A successful interim analysis would have positioned Medtronic to file for FDA approval. Now, the submission for approval is delayed, at best. All we know at this stage is the independent experts that reviewed the interim data found the evidence supported continuation of the study but not its early completion. Data boards can stop trials early for positive and negative reasons.
The exact timing of the next look at the data is unknown but Medtronic estimates it will finish the follow-up of the full cohort of patients in the second half of next year. While the timeline will keep Medtronic off the U.S. market until at least 2023, the company continues to expect to build a $500 million business by 2026 and top $2 billion in sales by 2030.
Those sales numbers would have looked implausible at times in the recent past, when the failure of a Medtronic clinical trial in 2014 threatened to bring down the whole renal denervation field. Medtronic and ReCor Medical have since posted data suggesting the approach can fulfill its early promise.
Success in the ongoing clinical trial will position Medtronic to seek approval in the U.S. and build up its business in Europe. Medtronic brought its system to market in Europe before the failure of its U.S. study. The failure of the study caused sales to shrink in Europe. Medtronic is looking to positive data in the ongoing study to help reverse the process by winning over payers and changing guidelines.

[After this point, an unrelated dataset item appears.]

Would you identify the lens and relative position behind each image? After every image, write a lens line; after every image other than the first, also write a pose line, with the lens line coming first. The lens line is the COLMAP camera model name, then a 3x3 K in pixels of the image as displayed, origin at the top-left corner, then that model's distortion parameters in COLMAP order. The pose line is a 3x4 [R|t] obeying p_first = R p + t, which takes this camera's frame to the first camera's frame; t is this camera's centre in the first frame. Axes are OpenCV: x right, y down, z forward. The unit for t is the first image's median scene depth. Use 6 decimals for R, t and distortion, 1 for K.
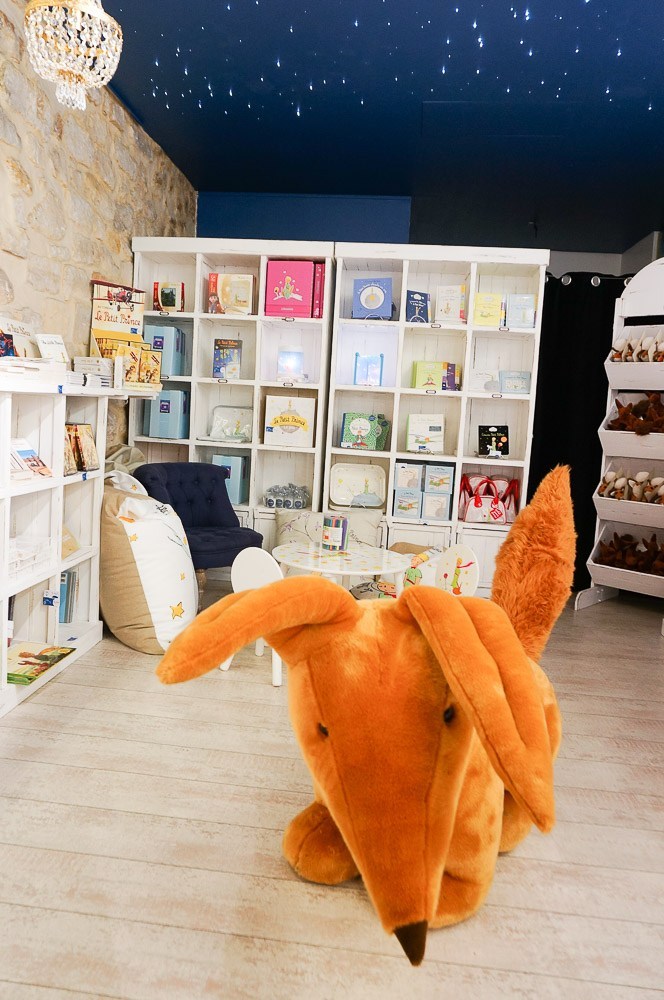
lens RADIAL K [[664.6, 0, 332.0], [0, 664.6, 500.0], [0, 0, 1]] dist [-0.059867, 0.051345]
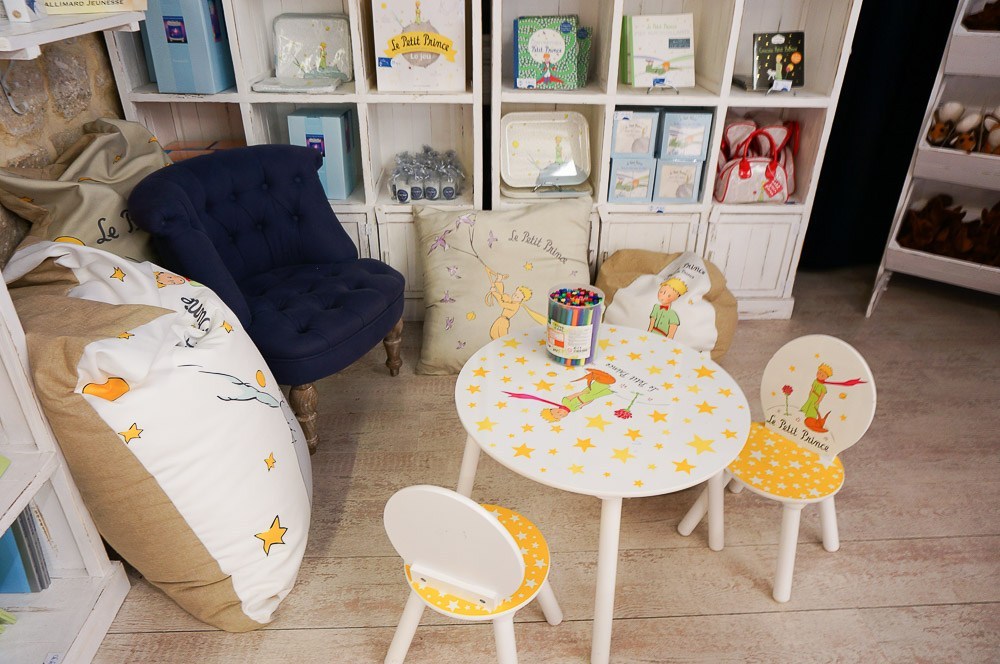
lens RADIAL K [[664.6, 0, 516.1], [0, 664.6, 331.2], [0, 0, 1]] dist [-0.059867, 0.051345]
pose [[0.990400, -0.102075, 0.093210, -0.060487], [0.060521, 0.926455, 0.371507, -0.096701], [-0.124277, -0.362300, 0.923739, 0.409954]]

SVB Leerink analysts wrote in a Monday report that the delayed trial endpoint does not mean that the "RDN dream" is over for Medtronic, saying a 2023 approval is likely. However, Medtronic may still have challenges ahead of it ensuring the product is successful.
"It may take some time for investors to warm back up to the RDN piece of the story with visibility pushed out a year, and — for now — we do remain a bit more skeptical on the successful commercialization of RDN once approved, as we believe the logistics might be more complicated than currently expected and could limit the full realization of what we acknowledge is an otherwise massive [total addressable market,]" the analysts wrote.